**Your task:**
Copy the items from the beginning through the line containing "v(-78.01, -0.95) *", inclusive, replacing "skArc" with "sketchArc" and keeping everything else unchanged. Give only that stretch.

**Recorded information:**

** begin **

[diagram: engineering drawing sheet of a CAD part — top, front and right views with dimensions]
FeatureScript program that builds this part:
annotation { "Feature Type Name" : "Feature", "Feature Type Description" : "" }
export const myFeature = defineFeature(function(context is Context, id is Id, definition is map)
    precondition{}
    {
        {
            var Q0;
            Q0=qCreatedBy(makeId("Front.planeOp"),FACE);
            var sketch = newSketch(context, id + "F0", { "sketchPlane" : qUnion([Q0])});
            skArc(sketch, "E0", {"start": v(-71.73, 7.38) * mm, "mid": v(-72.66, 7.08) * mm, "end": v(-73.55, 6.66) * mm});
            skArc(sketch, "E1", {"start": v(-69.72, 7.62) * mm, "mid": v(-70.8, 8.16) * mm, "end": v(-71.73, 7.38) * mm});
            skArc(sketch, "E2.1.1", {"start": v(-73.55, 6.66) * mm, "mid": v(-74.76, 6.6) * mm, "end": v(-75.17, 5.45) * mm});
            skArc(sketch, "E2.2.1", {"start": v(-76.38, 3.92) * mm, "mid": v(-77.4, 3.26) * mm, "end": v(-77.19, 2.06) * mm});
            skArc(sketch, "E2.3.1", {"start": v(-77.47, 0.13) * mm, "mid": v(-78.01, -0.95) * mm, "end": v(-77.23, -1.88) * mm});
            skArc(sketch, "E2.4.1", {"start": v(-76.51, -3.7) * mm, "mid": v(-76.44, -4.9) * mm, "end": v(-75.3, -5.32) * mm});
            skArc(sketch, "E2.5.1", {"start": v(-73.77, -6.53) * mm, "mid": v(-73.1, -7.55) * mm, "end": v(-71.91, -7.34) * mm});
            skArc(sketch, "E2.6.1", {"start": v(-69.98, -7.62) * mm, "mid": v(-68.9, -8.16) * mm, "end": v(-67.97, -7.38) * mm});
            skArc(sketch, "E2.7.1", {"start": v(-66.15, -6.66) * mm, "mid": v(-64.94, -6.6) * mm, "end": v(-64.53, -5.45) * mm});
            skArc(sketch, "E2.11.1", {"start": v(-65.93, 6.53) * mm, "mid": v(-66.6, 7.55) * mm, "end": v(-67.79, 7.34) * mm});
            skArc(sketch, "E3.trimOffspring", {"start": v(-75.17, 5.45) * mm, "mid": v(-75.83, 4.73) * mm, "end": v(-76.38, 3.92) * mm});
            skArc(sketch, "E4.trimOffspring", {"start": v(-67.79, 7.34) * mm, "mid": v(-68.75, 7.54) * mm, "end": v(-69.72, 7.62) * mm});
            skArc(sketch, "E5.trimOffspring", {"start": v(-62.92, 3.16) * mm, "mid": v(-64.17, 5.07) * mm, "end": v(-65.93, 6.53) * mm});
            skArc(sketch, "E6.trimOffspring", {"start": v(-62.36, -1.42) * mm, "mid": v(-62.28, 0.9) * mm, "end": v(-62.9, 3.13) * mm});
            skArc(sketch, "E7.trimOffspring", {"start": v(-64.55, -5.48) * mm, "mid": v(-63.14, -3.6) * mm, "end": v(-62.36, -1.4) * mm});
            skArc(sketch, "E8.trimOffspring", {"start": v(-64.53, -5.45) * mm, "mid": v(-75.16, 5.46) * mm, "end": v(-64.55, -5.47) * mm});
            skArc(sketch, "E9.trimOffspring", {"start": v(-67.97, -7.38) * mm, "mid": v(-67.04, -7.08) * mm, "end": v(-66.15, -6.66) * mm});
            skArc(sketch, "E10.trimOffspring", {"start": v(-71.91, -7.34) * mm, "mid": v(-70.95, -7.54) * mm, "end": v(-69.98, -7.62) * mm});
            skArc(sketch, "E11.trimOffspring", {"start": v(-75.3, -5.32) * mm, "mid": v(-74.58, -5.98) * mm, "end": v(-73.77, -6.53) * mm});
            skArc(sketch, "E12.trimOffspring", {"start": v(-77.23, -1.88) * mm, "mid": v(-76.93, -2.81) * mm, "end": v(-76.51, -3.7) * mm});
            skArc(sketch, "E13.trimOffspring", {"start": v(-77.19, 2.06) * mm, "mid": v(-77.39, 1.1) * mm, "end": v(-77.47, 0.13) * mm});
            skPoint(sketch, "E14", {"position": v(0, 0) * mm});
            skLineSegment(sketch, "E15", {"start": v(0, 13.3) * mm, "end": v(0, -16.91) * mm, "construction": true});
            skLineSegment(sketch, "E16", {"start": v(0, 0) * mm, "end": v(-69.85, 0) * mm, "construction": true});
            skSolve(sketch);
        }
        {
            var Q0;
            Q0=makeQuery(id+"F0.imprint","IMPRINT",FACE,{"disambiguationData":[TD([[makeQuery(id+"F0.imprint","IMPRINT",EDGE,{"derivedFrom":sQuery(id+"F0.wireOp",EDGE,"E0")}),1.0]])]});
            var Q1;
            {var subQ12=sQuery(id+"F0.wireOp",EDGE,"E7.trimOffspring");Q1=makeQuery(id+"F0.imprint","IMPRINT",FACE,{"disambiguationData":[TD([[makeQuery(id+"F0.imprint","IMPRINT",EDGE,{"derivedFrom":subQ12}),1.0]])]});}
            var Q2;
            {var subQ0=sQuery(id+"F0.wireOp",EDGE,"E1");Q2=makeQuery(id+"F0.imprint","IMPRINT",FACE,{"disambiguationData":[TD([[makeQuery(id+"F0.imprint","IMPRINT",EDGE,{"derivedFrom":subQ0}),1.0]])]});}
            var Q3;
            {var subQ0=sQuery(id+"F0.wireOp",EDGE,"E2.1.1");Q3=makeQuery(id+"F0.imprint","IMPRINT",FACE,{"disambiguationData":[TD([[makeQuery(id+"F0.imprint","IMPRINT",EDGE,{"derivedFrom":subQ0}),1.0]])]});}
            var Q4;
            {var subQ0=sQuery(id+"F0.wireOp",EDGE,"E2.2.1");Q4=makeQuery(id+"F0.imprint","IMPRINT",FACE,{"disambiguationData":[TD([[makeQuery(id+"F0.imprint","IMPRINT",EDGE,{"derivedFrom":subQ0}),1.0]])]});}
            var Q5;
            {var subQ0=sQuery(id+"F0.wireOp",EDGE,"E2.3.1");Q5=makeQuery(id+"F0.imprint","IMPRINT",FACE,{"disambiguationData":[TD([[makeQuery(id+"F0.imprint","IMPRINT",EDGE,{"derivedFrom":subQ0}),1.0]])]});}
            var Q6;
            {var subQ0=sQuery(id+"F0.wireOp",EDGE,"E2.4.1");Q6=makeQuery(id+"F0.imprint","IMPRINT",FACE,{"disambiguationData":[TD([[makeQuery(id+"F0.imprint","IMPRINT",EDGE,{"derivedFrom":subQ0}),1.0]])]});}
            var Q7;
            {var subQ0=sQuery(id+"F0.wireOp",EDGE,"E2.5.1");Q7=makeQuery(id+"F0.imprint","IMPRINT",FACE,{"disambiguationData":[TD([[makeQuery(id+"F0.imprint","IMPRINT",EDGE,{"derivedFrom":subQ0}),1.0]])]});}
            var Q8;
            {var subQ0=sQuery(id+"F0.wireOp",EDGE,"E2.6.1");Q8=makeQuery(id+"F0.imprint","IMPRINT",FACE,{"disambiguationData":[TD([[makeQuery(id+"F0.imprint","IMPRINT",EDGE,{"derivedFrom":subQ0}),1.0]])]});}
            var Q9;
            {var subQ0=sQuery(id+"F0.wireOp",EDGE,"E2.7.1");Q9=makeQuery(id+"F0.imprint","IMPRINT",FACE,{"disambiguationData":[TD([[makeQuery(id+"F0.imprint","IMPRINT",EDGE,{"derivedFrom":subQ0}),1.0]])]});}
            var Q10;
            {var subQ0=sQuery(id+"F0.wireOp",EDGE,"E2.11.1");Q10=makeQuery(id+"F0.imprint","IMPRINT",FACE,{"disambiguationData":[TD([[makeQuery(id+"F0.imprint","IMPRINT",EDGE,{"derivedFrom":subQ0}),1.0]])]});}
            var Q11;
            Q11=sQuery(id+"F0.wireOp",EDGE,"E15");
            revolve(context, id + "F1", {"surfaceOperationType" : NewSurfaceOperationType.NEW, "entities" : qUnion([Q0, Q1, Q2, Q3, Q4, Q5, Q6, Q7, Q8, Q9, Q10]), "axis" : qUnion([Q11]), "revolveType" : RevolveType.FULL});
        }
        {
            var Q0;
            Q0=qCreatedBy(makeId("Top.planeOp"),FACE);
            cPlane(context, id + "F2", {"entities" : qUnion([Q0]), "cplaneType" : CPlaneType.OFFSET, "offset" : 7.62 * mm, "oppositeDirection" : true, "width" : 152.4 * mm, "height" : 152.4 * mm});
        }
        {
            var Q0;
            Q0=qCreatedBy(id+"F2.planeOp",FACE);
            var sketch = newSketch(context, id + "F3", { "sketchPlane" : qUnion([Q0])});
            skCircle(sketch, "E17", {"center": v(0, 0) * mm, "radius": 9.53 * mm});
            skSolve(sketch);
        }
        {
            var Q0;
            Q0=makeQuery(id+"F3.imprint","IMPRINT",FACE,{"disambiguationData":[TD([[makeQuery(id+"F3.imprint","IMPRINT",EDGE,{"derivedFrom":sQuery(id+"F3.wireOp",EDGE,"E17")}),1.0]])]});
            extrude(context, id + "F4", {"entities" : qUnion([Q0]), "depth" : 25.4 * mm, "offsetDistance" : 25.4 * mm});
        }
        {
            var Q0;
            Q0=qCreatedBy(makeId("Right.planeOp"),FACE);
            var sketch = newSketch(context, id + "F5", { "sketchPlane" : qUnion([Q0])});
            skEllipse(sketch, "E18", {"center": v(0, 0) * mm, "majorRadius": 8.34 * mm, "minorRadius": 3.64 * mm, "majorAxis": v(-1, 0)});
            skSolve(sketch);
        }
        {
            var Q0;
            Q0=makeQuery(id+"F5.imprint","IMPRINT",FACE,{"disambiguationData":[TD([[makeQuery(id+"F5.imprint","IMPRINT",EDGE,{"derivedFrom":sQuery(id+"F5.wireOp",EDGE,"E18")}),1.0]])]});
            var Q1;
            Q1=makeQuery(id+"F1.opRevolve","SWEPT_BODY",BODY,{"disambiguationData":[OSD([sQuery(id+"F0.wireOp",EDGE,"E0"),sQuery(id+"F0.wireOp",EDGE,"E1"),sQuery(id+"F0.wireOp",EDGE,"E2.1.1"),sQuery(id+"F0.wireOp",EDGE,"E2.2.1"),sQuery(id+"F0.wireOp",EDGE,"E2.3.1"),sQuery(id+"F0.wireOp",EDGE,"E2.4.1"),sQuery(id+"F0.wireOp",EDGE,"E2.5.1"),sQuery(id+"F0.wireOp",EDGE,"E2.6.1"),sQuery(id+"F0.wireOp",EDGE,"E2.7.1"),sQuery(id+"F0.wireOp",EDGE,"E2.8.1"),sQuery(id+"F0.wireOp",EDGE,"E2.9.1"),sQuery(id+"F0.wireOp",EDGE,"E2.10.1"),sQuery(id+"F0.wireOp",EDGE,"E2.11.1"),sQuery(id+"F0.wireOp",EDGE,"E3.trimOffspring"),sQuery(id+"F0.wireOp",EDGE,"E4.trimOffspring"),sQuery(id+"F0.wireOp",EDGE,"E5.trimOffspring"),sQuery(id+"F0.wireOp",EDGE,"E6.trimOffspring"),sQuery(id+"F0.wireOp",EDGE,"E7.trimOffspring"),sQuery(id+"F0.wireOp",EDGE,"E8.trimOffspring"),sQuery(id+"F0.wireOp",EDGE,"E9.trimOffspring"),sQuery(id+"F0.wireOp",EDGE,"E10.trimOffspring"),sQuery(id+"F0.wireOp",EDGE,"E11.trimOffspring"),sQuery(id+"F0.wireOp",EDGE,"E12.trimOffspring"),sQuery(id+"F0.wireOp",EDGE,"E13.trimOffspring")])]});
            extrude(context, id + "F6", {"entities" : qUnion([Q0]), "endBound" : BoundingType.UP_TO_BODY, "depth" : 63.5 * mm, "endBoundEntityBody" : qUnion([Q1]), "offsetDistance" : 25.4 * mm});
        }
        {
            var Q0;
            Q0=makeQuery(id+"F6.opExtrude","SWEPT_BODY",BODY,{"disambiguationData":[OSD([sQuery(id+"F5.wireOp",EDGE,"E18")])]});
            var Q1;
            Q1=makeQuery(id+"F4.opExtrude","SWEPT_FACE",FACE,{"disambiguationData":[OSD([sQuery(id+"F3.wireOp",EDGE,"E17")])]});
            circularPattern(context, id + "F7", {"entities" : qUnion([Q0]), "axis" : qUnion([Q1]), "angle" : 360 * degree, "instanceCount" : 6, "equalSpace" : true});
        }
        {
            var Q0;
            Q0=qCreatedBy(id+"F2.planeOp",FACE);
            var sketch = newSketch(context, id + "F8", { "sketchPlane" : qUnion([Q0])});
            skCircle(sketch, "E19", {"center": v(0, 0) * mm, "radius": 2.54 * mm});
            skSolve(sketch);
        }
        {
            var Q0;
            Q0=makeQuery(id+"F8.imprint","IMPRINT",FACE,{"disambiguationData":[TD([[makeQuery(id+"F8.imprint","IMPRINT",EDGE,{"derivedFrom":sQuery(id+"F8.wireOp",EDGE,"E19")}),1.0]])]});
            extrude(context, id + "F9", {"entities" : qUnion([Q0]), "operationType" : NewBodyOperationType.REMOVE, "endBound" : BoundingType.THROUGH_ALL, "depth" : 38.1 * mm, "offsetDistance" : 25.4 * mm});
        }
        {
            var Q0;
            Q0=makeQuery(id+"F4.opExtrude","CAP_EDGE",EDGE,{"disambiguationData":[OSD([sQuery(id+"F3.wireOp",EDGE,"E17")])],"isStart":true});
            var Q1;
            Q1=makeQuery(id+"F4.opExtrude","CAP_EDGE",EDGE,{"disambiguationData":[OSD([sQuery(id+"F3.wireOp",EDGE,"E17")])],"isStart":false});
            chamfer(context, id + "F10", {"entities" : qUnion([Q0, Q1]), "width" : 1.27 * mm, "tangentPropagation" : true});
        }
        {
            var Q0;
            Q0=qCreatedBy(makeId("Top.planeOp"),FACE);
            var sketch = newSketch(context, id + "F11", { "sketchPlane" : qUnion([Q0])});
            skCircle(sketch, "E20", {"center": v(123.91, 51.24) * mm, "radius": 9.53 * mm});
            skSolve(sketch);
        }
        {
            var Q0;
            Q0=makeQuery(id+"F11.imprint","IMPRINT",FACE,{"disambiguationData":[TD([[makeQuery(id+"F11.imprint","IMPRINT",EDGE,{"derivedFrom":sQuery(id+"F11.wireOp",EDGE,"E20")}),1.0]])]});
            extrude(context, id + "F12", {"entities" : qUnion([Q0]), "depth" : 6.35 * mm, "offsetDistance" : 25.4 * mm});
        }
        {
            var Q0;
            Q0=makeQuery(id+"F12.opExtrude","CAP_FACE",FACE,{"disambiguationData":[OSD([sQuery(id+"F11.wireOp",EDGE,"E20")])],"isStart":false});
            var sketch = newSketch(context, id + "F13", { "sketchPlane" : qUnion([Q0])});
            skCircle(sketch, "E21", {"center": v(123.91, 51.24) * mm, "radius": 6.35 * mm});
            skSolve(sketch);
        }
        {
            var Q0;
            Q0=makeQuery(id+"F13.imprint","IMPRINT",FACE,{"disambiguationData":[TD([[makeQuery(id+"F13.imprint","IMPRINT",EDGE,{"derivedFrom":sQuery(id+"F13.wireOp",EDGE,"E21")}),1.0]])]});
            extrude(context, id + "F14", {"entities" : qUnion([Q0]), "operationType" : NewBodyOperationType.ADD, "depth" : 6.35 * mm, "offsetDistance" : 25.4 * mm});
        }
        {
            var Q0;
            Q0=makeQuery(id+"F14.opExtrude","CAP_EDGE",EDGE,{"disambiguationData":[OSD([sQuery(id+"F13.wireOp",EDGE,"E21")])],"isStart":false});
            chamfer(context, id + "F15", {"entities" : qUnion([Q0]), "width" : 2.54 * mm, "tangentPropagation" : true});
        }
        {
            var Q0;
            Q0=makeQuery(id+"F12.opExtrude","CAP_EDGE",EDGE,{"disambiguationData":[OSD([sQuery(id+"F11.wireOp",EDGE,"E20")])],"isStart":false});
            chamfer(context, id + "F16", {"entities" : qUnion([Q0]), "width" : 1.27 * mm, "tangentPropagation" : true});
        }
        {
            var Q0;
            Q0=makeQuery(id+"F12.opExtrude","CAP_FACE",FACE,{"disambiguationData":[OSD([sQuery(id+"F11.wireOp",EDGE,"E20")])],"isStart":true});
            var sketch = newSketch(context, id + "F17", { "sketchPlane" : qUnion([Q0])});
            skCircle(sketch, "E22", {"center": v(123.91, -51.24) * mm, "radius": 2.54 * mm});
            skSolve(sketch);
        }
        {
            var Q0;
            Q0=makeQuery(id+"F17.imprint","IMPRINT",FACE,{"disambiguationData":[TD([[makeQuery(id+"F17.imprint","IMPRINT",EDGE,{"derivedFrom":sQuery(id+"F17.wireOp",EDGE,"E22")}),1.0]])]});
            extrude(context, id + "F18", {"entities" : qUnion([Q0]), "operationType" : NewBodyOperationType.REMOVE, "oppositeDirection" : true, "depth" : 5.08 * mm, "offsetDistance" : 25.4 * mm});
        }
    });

** end **

**Result of the task:**
[diagram: engineering drawing sheet of a CAD part — top, front and right views with dimensions]
FeatureScript program that builds this part:
annotation { "Feature Type Name" : "Feature", "Feature Type Description" : "" }
export const myFeature = defineFeature(function(context is Context, id is Id, definition is map)
    precondition{}
    {
        {
            var Q0;
            Q0=qCreatedBy(makeId("Front.planeOp"),FACE);
            var sketch = newSketch(context, id + "F0", { "sketchPlane" : qUnion([Q0])});
            sketchArc(sketch, "E0", {"start": v(-71.73, 7.38) * mm, "mid": v(-72.66, 7.08) * mm, "end": v(-73.55, 6.66) * mm});
            sketchArc(sketch, "E1", {"start": v(-69.72, 7.62) * mm, "mid": v(-70.8, 8.16) * mm, "end": v(-71.73, 7.38) * mm});
            sketchArc(sketch, "E2.1.1", {"start": v(-73.55, 6.66) * mm, "mid": v(-74.76, 6.6) * mm, "end": v(-75.17, 5.45) * mm});
            sketchArc(sketch, "E2.2.1", {"start": v(-76.38, 3.92) * mm, "mid": v(-77.4, 3.26) * mm, "end": v(-77.19, 2.06) * mm});
            sketchArc(sketch, "E2.3.1", {"start": v(-77.47, 0.13) * mm, "mid": v(-78.01, -0.95) * mm, "end": v(-77.23, -1.88) * mm});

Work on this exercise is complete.